Wyeth and partner Progenics Pharmaceuticals have been informed by US regulators that a review of methylnaltrexone, their new treatment for opioid-induced constipation in patients receiving palliative care, has been delayed.
The US Food and Drug Administration had originally set a Prescription Drug User Fee Act date of January 30 to complete its review of methylnaltrexone but that has now been pushed back three months. The reason for the delay is that the agency has requested the results of a recently-completed QT study of intravenous methylnaltrexone, which is also being developed for the management of post-operative ileus.
The companies said that the study has been submitted to the FDA and it shows that there was no evidence of an effect of the drug on QT prolongation. Nevertheless the agency says it needs the extended time to review the study fully hence the need to push the action date back to April 30.
Progenics chief executive Paul Maddon said he is confident the subcutaneous version of the drug for OIC will prove successful.
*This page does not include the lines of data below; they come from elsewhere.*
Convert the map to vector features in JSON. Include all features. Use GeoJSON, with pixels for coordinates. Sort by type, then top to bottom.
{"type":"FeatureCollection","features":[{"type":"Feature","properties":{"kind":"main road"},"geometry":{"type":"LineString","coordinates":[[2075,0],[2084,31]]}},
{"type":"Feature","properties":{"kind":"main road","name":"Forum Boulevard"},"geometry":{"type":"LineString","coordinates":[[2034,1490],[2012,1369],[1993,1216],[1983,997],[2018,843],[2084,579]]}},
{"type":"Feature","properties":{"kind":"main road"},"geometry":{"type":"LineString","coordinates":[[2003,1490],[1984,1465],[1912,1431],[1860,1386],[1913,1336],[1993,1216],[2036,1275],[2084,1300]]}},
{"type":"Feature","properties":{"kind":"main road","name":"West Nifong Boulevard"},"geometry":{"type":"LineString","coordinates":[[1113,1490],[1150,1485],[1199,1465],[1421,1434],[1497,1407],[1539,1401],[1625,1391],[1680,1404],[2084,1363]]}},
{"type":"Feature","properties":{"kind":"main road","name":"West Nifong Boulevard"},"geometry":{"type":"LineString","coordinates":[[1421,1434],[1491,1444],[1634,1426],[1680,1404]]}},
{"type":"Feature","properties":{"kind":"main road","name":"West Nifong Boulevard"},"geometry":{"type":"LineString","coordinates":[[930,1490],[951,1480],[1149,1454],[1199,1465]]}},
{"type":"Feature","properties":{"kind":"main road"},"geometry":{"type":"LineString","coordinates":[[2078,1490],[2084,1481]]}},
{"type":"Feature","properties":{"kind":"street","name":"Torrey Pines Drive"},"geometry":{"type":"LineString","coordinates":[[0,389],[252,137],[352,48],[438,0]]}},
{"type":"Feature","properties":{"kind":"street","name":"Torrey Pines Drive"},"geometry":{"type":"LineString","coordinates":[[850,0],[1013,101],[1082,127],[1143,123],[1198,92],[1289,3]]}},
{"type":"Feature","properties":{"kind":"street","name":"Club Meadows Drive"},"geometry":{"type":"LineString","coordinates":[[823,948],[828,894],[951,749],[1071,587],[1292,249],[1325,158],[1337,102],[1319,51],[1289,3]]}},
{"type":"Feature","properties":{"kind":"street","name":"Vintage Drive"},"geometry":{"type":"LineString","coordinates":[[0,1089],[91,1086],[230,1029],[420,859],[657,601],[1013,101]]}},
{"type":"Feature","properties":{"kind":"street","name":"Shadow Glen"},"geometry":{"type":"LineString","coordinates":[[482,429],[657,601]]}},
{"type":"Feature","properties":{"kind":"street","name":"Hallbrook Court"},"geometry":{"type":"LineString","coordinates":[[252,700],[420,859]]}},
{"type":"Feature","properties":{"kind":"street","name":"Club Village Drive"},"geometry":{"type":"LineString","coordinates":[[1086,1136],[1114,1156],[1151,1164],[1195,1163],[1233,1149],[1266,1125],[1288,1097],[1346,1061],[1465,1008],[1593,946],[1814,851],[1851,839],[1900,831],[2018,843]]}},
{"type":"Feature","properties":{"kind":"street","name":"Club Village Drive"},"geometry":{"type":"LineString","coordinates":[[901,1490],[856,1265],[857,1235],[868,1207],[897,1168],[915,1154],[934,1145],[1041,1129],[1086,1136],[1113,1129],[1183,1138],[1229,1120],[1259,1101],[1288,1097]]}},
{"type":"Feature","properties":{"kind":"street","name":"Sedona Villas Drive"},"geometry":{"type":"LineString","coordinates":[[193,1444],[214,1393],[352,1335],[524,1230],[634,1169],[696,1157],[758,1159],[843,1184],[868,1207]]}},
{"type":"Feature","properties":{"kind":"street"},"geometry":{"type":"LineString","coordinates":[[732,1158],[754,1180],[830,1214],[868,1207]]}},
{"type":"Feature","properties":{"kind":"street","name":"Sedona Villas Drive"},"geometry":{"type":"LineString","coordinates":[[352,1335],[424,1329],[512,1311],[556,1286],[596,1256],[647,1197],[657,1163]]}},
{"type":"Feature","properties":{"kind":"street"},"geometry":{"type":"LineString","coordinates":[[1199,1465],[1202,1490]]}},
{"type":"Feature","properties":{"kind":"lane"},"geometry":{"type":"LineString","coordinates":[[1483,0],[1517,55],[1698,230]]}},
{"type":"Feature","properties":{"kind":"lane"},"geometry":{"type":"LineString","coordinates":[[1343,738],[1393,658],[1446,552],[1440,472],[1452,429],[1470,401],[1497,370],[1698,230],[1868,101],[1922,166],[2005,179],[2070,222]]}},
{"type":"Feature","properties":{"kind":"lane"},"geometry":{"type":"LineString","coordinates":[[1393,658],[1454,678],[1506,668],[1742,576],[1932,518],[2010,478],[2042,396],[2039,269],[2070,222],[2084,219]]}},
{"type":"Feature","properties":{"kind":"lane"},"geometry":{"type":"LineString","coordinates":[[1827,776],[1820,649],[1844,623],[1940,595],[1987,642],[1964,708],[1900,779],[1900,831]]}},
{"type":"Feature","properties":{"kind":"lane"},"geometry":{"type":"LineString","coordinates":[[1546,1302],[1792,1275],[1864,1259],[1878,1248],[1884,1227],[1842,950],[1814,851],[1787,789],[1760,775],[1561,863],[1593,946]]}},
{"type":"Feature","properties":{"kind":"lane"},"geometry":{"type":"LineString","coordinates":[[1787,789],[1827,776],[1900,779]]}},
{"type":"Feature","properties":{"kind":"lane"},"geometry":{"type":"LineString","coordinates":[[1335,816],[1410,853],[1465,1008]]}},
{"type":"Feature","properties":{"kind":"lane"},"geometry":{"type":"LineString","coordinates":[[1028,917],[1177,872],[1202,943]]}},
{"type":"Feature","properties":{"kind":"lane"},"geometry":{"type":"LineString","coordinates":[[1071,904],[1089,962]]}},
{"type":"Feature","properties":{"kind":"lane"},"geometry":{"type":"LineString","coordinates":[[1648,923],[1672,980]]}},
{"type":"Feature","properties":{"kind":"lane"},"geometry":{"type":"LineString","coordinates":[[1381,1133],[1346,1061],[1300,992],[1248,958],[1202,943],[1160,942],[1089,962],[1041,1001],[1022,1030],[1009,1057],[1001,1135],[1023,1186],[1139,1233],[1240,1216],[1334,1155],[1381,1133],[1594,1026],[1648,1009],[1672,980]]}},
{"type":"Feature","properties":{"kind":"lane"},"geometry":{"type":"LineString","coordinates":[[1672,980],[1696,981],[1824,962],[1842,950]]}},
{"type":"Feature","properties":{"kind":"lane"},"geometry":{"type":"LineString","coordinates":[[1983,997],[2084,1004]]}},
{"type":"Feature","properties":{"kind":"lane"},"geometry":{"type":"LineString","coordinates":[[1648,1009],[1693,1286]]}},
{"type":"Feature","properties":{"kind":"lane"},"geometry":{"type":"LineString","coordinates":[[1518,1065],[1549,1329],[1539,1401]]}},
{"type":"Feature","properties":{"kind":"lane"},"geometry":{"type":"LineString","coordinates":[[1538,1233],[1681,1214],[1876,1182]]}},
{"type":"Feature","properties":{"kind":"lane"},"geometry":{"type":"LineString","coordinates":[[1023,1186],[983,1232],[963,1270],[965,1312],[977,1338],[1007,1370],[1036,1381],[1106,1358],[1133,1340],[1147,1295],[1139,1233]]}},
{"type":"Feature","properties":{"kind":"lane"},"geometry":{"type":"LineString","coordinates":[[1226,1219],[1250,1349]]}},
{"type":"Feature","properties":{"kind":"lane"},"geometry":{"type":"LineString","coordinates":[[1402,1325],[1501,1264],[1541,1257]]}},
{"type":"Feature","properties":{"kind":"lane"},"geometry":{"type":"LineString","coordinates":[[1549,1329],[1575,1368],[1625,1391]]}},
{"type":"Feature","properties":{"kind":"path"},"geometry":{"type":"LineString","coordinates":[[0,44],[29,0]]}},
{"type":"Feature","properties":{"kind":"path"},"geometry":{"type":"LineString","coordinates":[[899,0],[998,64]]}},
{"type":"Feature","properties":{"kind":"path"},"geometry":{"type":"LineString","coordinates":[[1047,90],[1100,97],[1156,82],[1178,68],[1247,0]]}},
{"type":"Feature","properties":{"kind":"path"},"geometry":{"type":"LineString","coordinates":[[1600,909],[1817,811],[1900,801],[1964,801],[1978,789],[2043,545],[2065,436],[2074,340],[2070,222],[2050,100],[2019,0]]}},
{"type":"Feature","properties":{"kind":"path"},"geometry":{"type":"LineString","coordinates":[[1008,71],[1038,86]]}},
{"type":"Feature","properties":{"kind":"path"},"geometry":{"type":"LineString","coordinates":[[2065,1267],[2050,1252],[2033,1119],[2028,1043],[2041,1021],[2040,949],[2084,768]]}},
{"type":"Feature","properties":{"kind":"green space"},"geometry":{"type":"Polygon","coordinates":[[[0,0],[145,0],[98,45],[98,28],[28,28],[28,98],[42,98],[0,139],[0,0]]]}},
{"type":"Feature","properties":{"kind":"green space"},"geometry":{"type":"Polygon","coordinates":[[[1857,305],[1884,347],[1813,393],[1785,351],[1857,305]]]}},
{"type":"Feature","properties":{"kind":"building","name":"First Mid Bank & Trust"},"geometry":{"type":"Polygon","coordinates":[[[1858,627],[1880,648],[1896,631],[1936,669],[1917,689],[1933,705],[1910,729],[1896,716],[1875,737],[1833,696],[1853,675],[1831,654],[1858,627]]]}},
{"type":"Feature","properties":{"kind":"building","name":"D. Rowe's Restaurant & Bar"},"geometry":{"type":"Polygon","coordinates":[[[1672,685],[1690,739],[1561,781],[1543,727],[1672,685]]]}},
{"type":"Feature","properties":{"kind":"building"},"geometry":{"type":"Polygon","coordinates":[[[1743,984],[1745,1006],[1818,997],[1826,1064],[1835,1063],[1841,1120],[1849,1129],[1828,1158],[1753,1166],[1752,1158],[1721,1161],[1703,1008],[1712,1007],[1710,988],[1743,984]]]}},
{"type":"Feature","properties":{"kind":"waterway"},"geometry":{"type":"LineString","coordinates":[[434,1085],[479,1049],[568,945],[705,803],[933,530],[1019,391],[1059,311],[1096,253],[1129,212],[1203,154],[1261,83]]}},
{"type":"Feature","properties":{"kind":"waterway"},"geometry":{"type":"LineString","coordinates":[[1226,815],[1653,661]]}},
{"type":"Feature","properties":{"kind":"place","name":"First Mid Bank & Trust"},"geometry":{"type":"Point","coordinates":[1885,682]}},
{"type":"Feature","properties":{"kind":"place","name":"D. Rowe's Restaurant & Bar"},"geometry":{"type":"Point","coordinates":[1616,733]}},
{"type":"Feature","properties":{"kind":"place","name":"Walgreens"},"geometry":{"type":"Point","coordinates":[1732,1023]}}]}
He added that “we are enthusiastic about the entire methylnaltrexone programme” and plans are also afoot to submit a New Drug Application for the intravenous formulation, for POI, later this year.
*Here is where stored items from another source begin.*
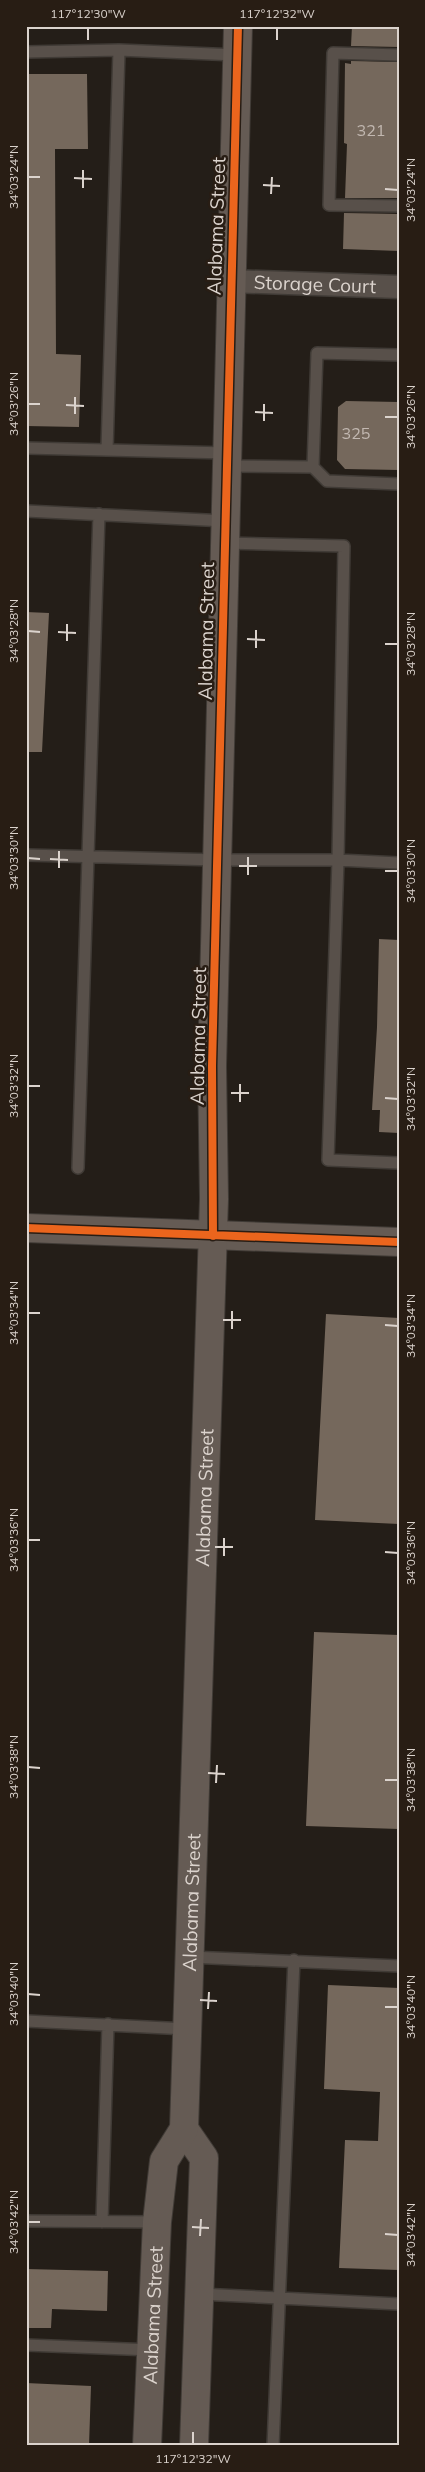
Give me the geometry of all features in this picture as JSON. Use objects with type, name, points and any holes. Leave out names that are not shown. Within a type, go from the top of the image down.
[{"type":"main road","name":"Alabama Street","points":[[147,2446],[157,2222],[164,2161],[184,2129],[213,1236],[212,1066],[230,281],[238,26]]},
{"type":"main road","points":[[26,1228],[399,1242]]},
{"type":"main road","points":[[184,2129],[204,2158],[194,2446]]},
{"type":"street","name":"Storage Court","points":[[230,281],[399,287]]},
{"type":"lane","points":[[26,52],[119,50],[236,56]]},
{"type":"lane","points":[[107,450],[119,50]]},
{"type":"lane","points":[[399,55],[333,53],[329,205],[399,206]]},
{"type":"lane","points":[[313,468],[317,353],[399,355]]},
{"type":"lane","points":[[26,448],[107,450],[227,459],[313,468],[327,482],[399,484]]},
{"type":"lane","points":[[26,511],[99,514],[225,532],[344,546],[338,860],[328,1160],[399,1163]]},
{"type":"lane","points":[[78,1168],[99,514]]},
{"type":"lane","points":[[26,855],[218,860],[338,860],[399,863]]},
{"type":"lane","points":[[189,1957],[399,1966]]},
{"type":"lane","points":[[274,2446],[294,1960]]},
{"type":"lane","points":[[26,2021],[187,2029]]},
{"type":"lane","points":[[102,2222],[108,2024]]},
{"type":"lane","points":[[26,2221],[157,2222]]},
{"type":"lane","points":[[199,2294],[399,2304]]},
{"type":"lane","points":[[26,2344],[152,2350]]},
{"type":"building","points":[[352,26],[399,26],[399,47],[351,46]]},
{"type":"building","points":[[351,61],[399,62],[399,198],[345,198],[347,144],[344,143],[345,63],[351,64]]},
{"type":"building","points":[[26,74],[87,74],[88,149],[55,149],[56,354],[81,355],[79,427],[26,426]]},
{"type":"building","points":[[344,213],[399,214],[399,251],[343,249]]},
{"type":"building","points":[[346,401],[399,402],[399,470],[345,469],[337,460],[338,407]]},
{"type":"building","points":[[26,612],[49,613],[42,752],[26,752]]},
{"type":"building","points":[[379,939],[399,940],[399,1133],[379,1132],[380,1110],[372,1110],[377,1027]]},
{"type":"building","points":[[326,1314],[399,1318],[399,1524],[315,1520]]},
{"type":"building","points":[[314,1632],[399,1635],[399,1829],[306,1826]]},
{"type":"building","points":[[328,1985],[399,1988],[399,2270],[339,2268],[345,2140],[378,2141],[380,2092],[324,2089]]},
{"type":"building","points":[[26,2269],[108,2271],[107,2311],[52,2309],[51,2328],[26,2328]]},
{"type":"building","points":[[26,2383],[91,2386],[89,2446],[26,2446]]},
{"type":"cycle path","points":[[213,1236],[212,1066],[238,26]]},
{"type":"cycle path","points":[[26,1228],[399,1242]]}]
Wyeth gains rights to Mochida pain drug
Meantime, Wyeth has bought the global rights to develop and market an experimental pain drug from Japan’s Mochida Pharmaceutical Co. The drug candidate, which is still at the preclinical stage, is a transient receptor potential vanilloid sub-family 1 (TRPV1) antagonist, a potential next-generation treatment for various pain conditions.
Financial terms of the deal were not disclosed but Mochida will receive a one-time fee which will not have any major effect on its earnings, and developmental milestone payments. The firm will retain the option of jointly developing and marketing the drug with Wyeth in Japan.